After each Republican presidential debate and shift in the polls, pundits and commentators have rushed to judgment. Each time, they could not have been more wrong. Donald Trump, they said, “offered only the same mind-numbing narcissism that he always does. … His novelty will wear off.” Retired neurosurgeon Ben Carson and Trump’s poll standings “gives outsiders a firm grip atop the Republican presidential race.” Former Florida Gov. Jeb Bush and Florida Sen. Marco Rubio are competing to be the “establishment” candidate.
Most pundits just don’t understand today’s GOP—the emotions and dynamics that rule the party, or the size and influence of the voting blocs that will influence the 2016 election.
Since Karl Rove launched the George W. Bush campaign’s culture war, Republican base voters seem to have become increasingly determined to keep the burgeoning new majority of racial minorities, single women, millennials and seculars from governing successfully. Rove used gay marriage and abortion to fuel the battle for American values, and abortion has become a central and enduring issue for social conservatives. At the same time, many Republicans watched the growth of immigrants and racial minorities, and now worry about what free things they will demand of government. They think that is the Democrats’ plan for victory.
Today’s Republican base voters are in a pitched battle against the new American majority—and they believe they are losing. Their leaders have failed to keep Barack Obama and Hillary Clinton from advancing their liberal agenda. They see an America headed to Armageddon.
That intensifying, angry battle for American values has changed the face of the Republican Party. According to more than 7,000 interviews conducted for Democracy Corps from July 2013 to January 2015, the Evangelicals and observant Catholics form almost half of the base, 46%. The Tea Party supporters are also a powerful force, comprising 25% of the base, though that understates their strength: Evangelicals and Tea Party are the heart of the Republican Party.
The Tea Party supporters lead the opposition to immigration. And the Republicans base is about as hostile to undocumented immigrants in the U.S. as they are to Obamacare. The Tea Party supporters tend to think America is being invaded, and their message to outsiders seems to be: Don’t come here and make me speak your language.

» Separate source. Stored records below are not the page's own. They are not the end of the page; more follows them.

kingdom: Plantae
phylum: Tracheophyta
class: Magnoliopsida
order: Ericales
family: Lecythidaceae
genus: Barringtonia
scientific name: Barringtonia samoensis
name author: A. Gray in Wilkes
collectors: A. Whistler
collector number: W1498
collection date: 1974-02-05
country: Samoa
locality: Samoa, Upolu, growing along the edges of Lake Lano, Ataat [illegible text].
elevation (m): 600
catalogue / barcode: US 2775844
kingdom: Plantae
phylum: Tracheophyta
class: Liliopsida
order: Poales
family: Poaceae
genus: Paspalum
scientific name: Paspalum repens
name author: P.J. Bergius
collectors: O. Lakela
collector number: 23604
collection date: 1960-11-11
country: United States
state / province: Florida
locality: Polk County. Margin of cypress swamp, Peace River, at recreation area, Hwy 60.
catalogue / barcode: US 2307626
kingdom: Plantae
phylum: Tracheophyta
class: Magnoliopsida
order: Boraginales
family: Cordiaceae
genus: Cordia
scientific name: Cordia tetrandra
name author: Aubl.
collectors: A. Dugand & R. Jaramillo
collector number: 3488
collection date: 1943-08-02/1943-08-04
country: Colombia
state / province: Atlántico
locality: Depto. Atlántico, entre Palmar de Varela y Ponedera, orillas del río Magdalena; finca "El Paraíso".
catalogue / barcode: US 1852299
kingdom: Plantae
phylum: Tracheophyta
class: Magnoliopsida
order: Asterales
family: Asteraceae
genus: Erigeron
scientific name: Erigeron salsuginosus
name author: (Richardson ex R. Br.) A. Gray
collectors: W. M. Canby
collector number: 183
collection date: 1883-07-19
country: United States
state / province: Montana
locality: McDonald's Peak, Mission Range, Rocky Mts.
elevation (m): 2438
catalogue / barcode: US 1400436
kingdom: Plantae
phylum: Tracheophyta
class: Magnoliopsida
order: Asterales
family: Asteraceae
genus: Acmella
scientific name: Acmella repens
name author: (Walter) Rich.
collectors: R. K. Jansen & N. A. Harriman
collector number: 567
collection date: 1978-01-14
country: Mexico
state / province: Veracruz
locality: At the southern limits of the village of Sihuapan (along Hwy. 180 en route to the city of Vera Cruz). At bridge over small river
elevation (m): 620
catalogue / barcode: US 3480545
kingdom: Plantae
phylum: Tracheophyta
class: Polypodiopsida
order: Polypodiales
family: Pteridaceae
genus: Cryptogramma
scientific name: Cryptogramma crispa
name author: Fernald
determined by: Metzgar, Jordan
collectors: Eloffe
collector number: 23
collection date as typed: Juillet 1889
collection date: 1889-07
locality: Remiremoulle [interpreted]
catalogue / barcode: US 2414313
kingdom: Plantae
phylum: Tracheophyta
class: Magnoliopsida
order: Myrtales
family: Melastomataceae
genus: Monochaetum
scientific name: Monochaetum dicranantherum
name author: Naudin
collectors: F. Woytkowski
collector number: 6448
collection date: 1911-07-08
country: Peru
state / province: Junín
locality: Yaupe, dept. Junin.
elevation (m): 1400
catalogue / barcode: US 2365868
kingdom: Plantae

Moderates, at only a quarter of the base, are acutely aware that they are a minority in a party that does not value voters who are only fiscally conservative. They differ with the rest of the party on gay marriage, contraception, Planned Parenthood and most of all, abortion. They do not share the rest of the party’s intense support for pro-life groups.
Given what we now know about today’s Republican Party voters, why has anybody been surprised that Jeb Bush has failed to emerge as the centrist, civil and electable candidate favored by the GOP establishment? These voters might turn to Rubio, as he seems less ideological and focused on economic, rather than social issues.
Donald Trump could be building a base with the 25% Tea Party voters who are less religiously devout and from the working class. He alone is giving voice to the frustration of Republican base voters who are upset by what they perceive as uncontrolled immigration and leaders who don’t stand up for American jobs.
And most important, Carson and Texas Sen. Ted Cruz are competing for the social conservative vote—and that matters most of all in figuring out who makes it to the end game.
Please use this guide to today’s Republican Party to clear through the pundit fog.